* **Directions for this task**
Every line of the data below should be repeated exactly, and no picture should be copied.

+ + + + +

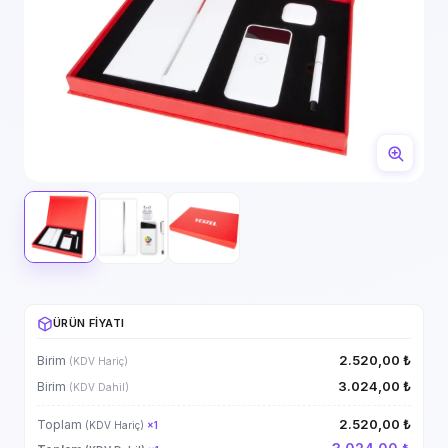
ÜRÜN FIYATI
2.520,00 ₺
Birim
(KDV Hariç)
3.024,00 ₺
Birim
(KDV Dahil)
2.520,00 ₺
Toplam
(KDV Hariç)
×
1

+ + + + +

* **Answer to the exercise**
ÜRÜN FIYATI
2.520,00 ₺
Birim
(KDV Hariç)
3.024,00 ₺
Birim
(KDV Dahil)
2.520,00 ₺
Toplam
(KDV Hariç)
×
1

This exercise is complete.